When a line below contains the word "down", copy that line.

[Opening Given records section]

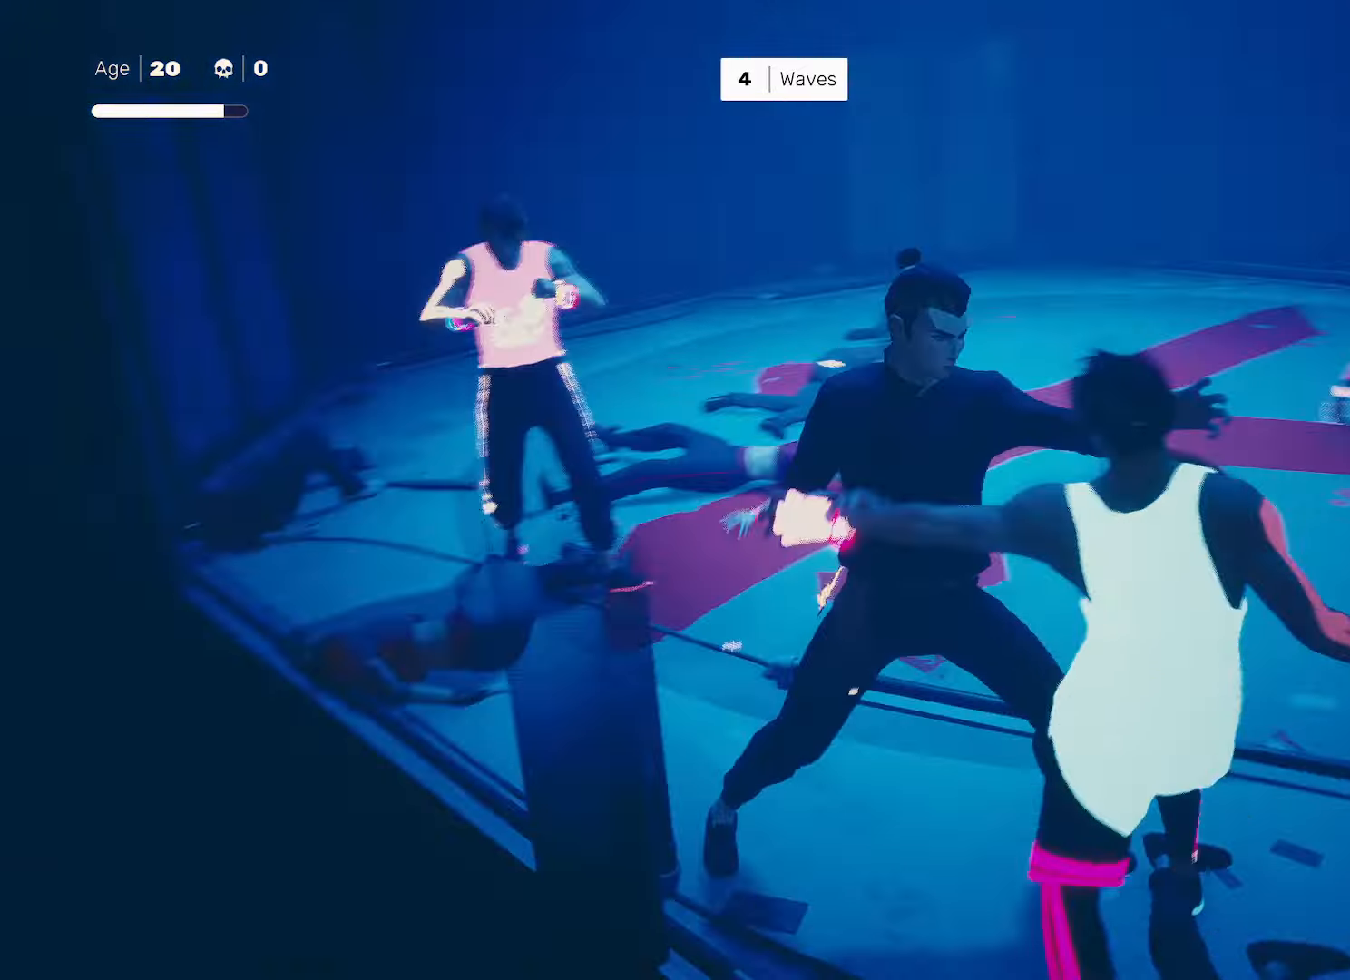
{"buttons": [], "left_stick": "center", "right_stick": "center", "events": []}
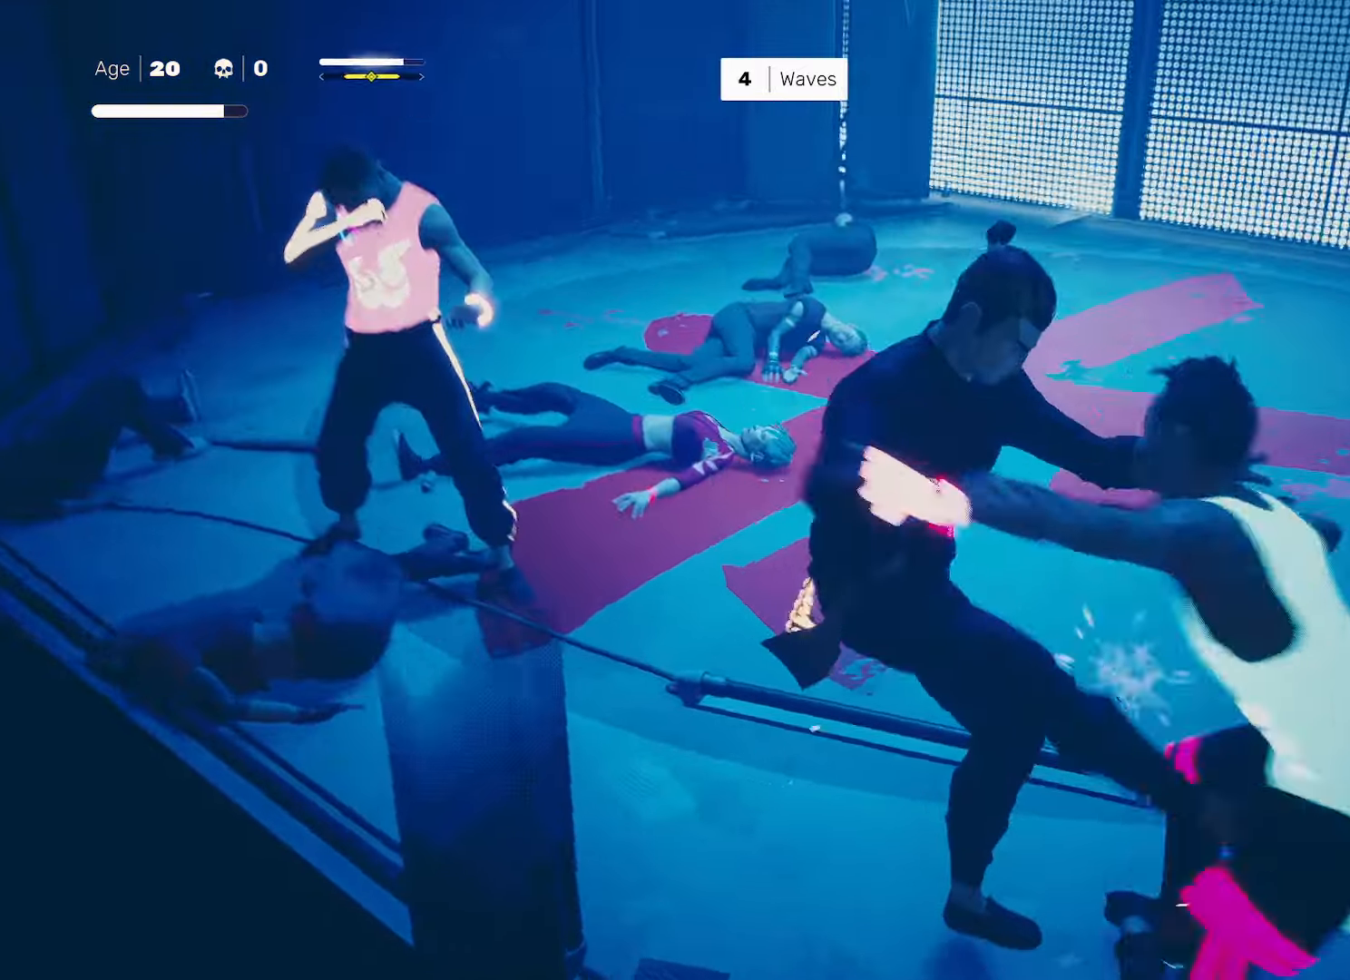
{"buttons": [], "left_stick": "center", "right_stick": "center", "events": []}
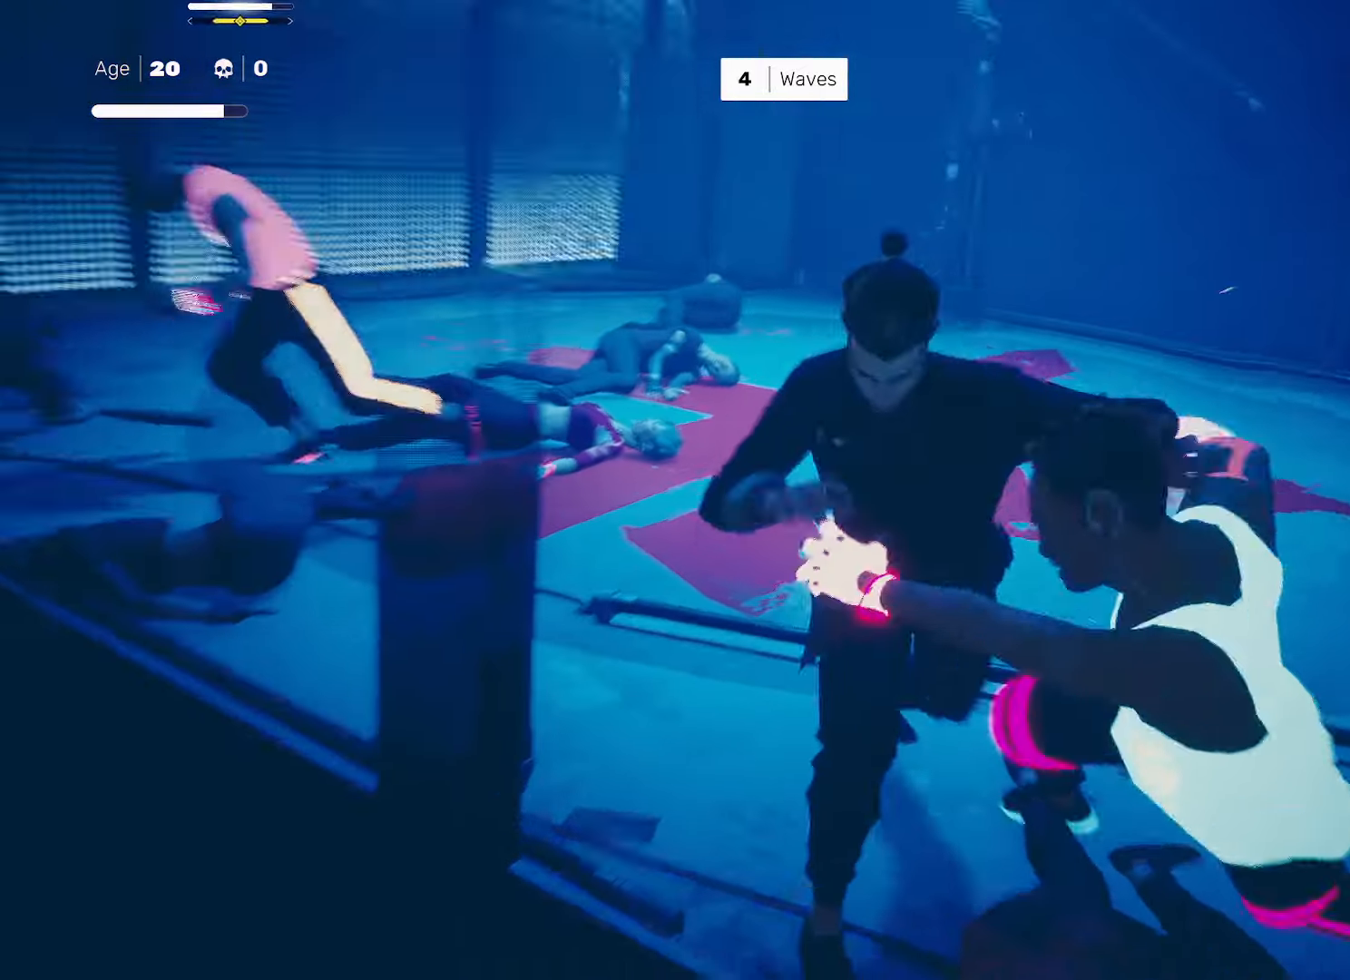
{"buttons": [], "left_stick": "center", "right_stick": "center", "events": []}
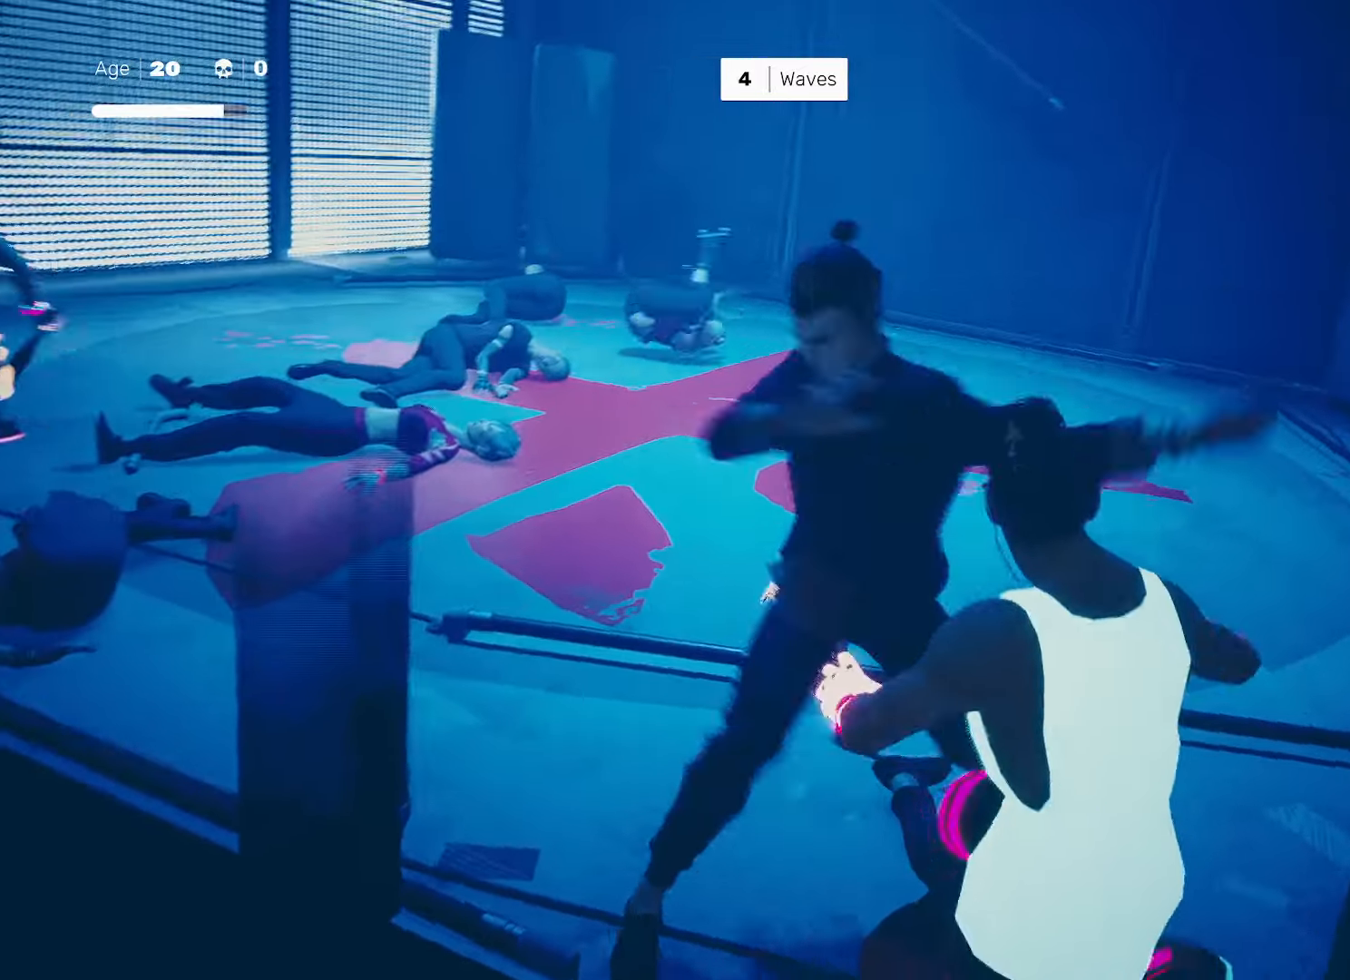
{"buttons": ["TRIANGLE"], "left_stick": "left", "right_stick": "center", "events": [[283, "left_stick", "left"], [350, "left_stick", "center"], [433, "left_stick", "left"], [483, "TRIANGLE", "down"]]}
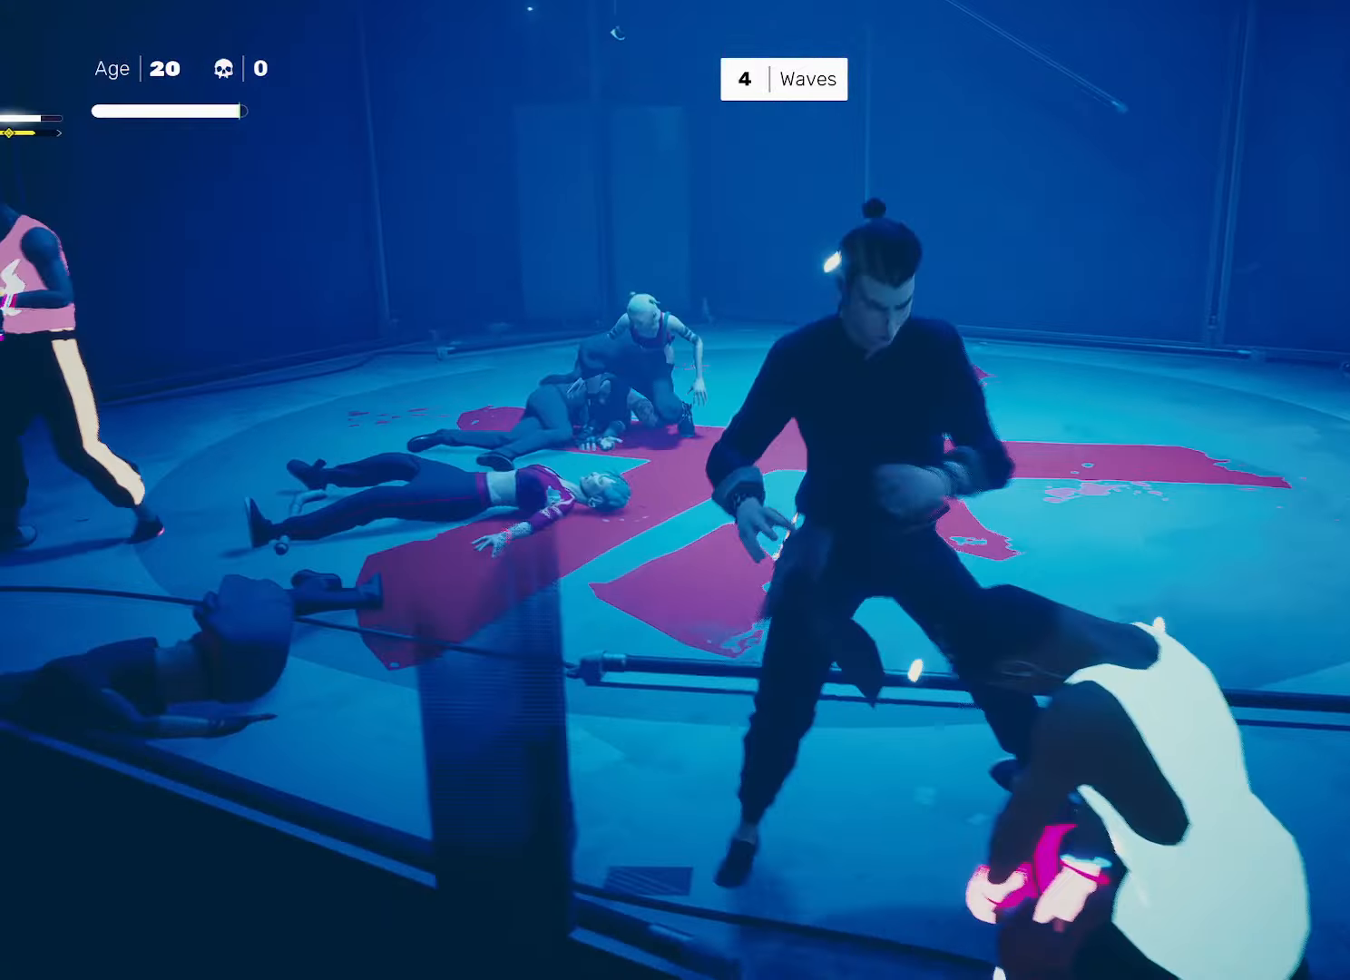
{"buttons": ["TRIANGLE", "L1"], "left_stick": "center", "right_stick": "center", "events": [[17, "left_stick", "center"], [50, "TRIANGLE", "up"], [317, "L1", "down"], [333, "TRIANGLE", "down"]]}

[Closing Given records section]

Your solution:
{"buttons": ["TRIANGLE"], "left_stick": "left", "right_stick": "center", "events": [[283, "left_stick", "left"], [350, "left_stick", "center"], [433, "left_stick", "left"], [483, "TRIANGLE", "down"]]}
{"buttons": ["TRIANGLE", "L1"], "left_stick": "center", "right_stick": "center", "events": [[17, "left_stick", "center"], [50, "TRIANGLE", "up"], [317, "L1", "down"], [333, "TRIANGLE", "down"]]}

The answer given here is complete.